Women who love themselves simply do not watch their husband’s married girlfriend masturbate.
This was September 27th, 2011.
Five years later I would be holding a copy of my first book, “Boys, Booze, and Bathroom Floors: Forty-Six Tales about the Collision of Suicide Grief and Dating.” The official proof of it had come in the mail while I was at my husband’s grandfather’s funeral that day. I remember I had gotten to the cemetery an hour early and cried over John’s grandfather who once lovingly squeezed my arms on my wedding day and said, “Welcome to the family,” with tears in his eyes.
Willingly removing myself from John’s family has been a mourning process all on its own.
I walked over to John’s headstone and laid 10 red roses (our wedding flower) on John’s grave; one for each year he had betrayed me.
Yes, it was melodramatic. No, it did not heal me. What it did do that day is validate that I had suffered. This was the first time I was able to validate myself.
When something shitty happens, we cannot begin the recovery process (PS I don’t believe in a full recovery from trauma, but the process needs to take place nonetheless) until we are fully validated. When our grief is in its infancy we need this validation from others.
Karaoke bars on a school night.
All are cries for help. All are ways of saying, “look at me! I’m suffering! Tell me it’s okay to be suffering!” But as we mature in our grief we can say to ourselves, “Look at you! You are suffering! It is okay to be suffering!”
This is where the change starts to happen. This is where you find yourself alone in your bedroom on the five-year anniversary of the masturbating whore emails clutching on to your first book-the ultimate form of self-validation- alone in your room after putting the kids to bed.

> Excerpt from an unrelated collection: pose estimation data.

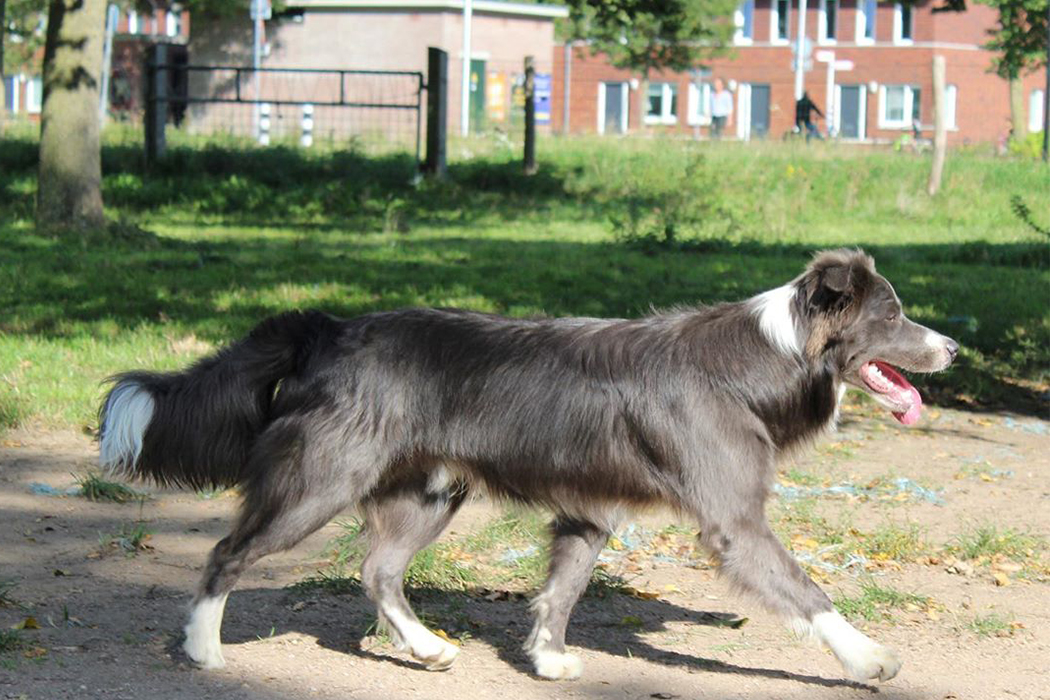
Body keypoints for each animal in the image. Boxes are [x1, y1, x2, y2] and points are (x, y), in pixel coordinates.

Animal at [100, 250, 961, 684]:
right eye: (892, 315)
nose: (952, 348)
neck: (766, 358)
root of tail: (328, 326)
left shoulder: (589, 512)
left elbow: (562, 588)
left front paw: (544, 657)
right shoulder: (735, 522)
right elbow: (808, 591)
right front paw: (869, 658)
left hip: (430, 491)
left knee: (378, 569)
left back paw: (426, 648)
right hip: (320, 479)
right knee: (228, 552)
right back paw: (204, 649)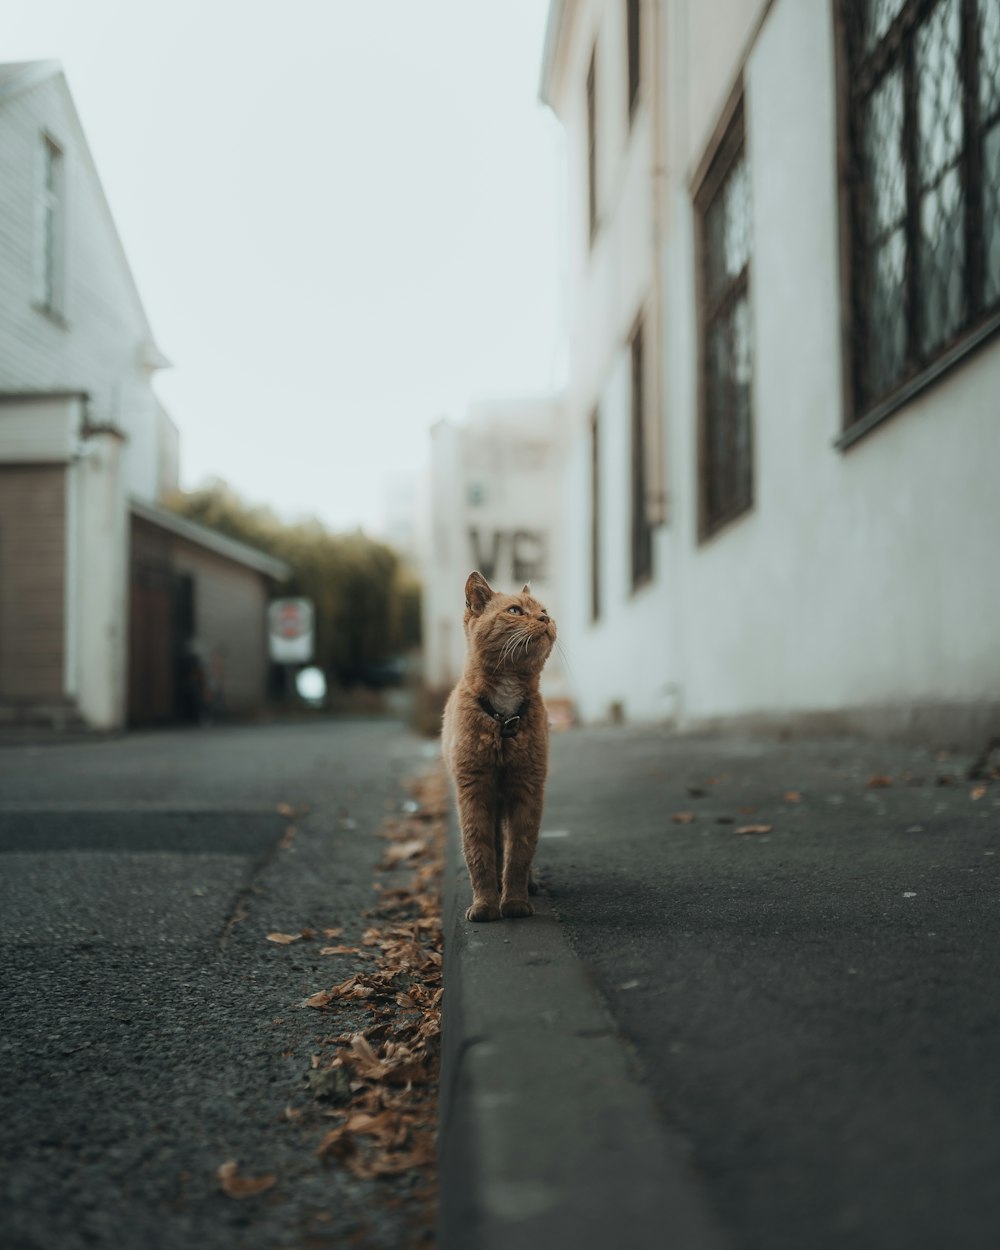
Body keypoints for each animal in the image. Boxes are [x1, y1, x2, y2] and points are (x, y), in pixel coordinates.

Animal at [442, 572, 557, 925]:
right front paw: (485, 905)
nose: (545, 619)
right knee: (494, 842)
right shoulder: (474, 791)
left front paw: (515, 902)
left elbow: (520, 850)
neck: (505, 717)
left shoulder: (528, 789)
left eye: (544, 610)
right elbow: (478, 850)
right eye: (516, 611)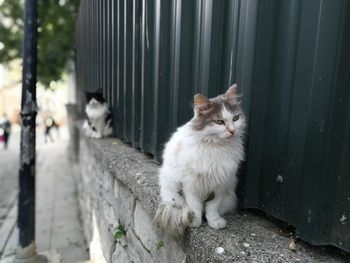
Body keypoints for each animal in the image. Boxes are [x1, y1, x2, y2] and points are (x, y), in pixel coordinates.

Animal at [156, 84, 246, 237]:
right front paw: (195, 222)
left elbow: (212, 207)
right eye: (219, 121)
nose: (232, 131)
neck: (216, 147)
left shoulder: (220, 185)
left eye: (236, 118)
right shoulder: (190, 184)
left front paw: (214, 222)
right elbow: (195, 206)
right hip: (172, 191)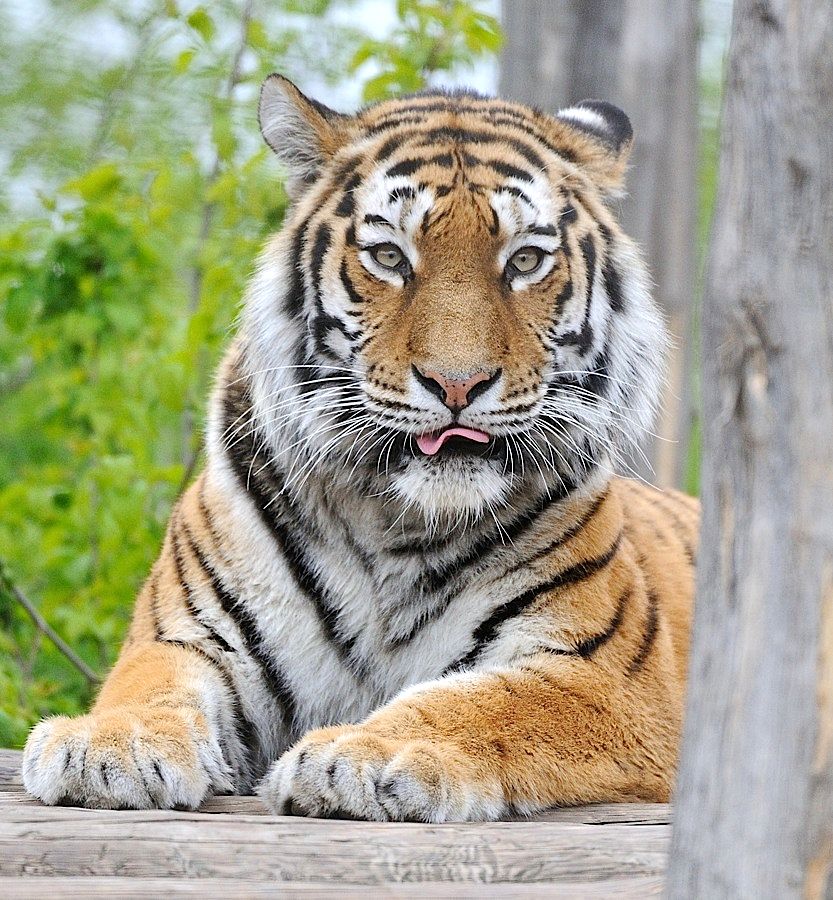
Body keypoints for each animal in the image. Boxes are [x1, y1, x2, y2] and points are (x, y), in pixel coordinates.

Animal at [21, 75, 698, 822]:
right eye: (389, 257)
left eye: (524, 261)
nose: (456, 384)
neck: (395, 523)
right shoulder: (192, 634)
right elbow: (151, 681)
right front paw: (106, 743)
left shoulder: (601, 673)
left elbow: (484, 701)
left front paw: (366, 754)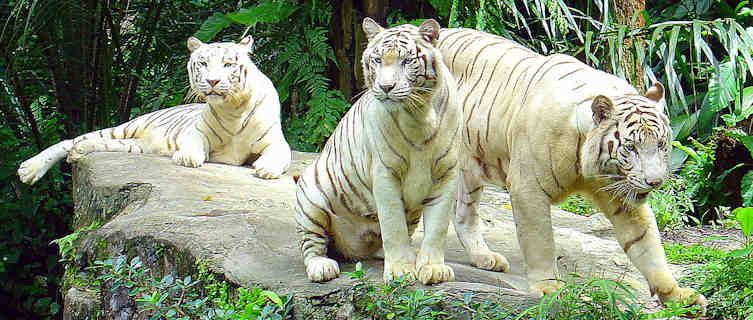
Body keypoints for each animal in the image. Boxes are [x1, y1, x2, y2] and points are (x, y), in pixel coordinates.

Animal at [18, 35, 290, 184]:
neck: (232, 109)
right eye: (203, 63)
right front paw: (188, 157)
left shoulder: (276, 141)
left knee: (92, 144)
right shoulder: (196, 132)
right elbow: (193, 144)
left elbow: (279, 154)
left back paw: (79, 152)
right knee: (70, 140)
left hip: (134, 145)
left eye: (228, 64)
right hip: (124, 129)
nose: (212, 81)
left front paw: (267, 169)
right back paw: (29, 170)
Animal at [294, 18, 458, 284]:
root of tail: (354, 249)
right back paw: (322, 267)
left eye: (406, 61)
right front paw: (401, 270)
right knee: (311, 246)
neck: (419, 115)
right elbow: (393, 225)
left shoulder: (447, 174)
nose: (386, 86)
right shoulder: (385, 173)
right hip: (311, 196)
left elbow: (437, 227)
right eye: (378, 60)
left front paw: (433, 268)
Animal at [438, 27, 708, 312]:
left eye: (661, 145)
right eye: (631, 147)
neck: (589, 166)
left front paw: (679, 296)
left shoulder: (622, 195)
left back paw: (484, 257)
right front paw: (549, 288)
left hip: (468, 170)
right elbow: (541, 241)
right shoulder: (527, 188)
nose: (655, 181)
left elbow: (647, 244)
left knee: (463, 212)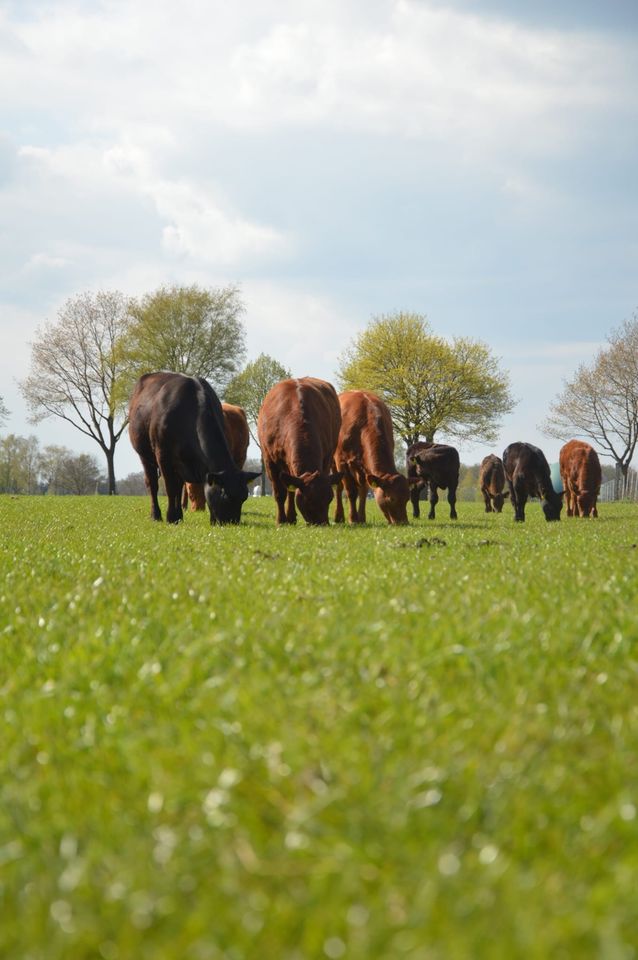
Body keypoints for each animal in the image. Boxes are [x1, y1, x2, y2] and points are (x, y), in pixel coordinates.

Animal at [127, 374, 260, 524]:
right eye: (225, 495)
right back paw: (156, 515)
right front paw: (171, 517)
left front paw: (177, 516)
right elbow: (170, 487)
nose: (232, 523)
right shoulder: (163, 456)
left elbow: (178, 488)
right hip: (145, 455)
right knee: (152, 484)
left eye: (244, 497)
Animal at [258, 376, 342, 524]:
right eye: (308, 500)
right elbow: (280, 493)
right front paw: (281, 520)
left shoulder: (326, 457)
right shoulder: (269, 461)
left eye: (329, 498)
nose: (322, 523)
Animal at [336, 390, 410, 524]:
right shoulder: (342, 461)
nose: (403, 522)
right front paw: (353, 519)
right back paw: (339, 517)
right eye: (391, 499)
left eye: (407, 498)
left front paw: (361, 518)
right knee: (338, 488)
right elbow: (351, 491)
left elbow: (363, 492)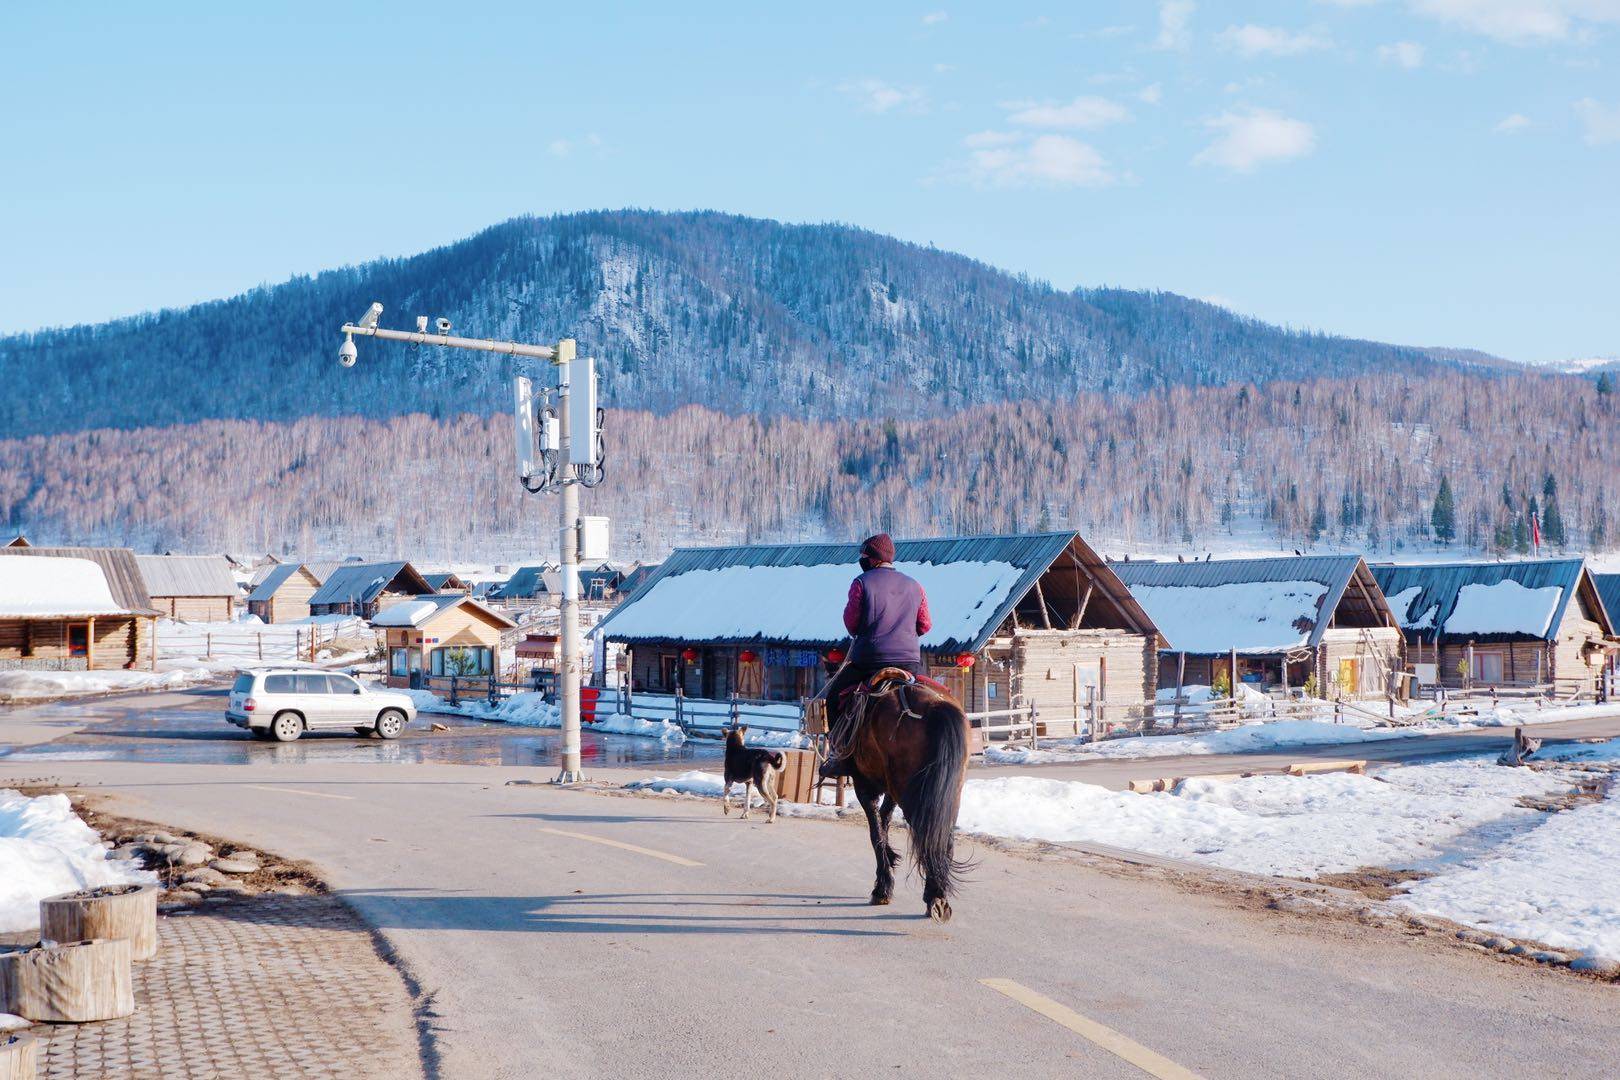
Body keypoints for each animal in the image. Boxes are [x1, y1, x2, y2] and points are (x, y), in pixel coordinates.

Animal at [842, 670, 965, 926]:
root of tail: (934, 705)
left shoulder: (863, 785)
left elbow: (876, 832)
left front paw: (882, 888)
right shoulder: (891, 788)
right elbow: (884, 820)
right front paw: (891, 859)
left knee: (925, 835)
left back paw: (932, 896)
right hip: (950, 792)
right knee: (944, 836)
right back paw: (939, 896)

I logged into my CreateSpace dashboard and hit “Publish.” I wouldn’t tell the world for another few days, I would savor this secret anniversary that only I knew about, and I would wonder if the whores still had power over me now that I had published my story on this day.
Yes, they did. And yes, they still do have power over me as I write this blog six years after the email. I’m not ready to let them go yet. I’m not ready to stop syphoning rage from them.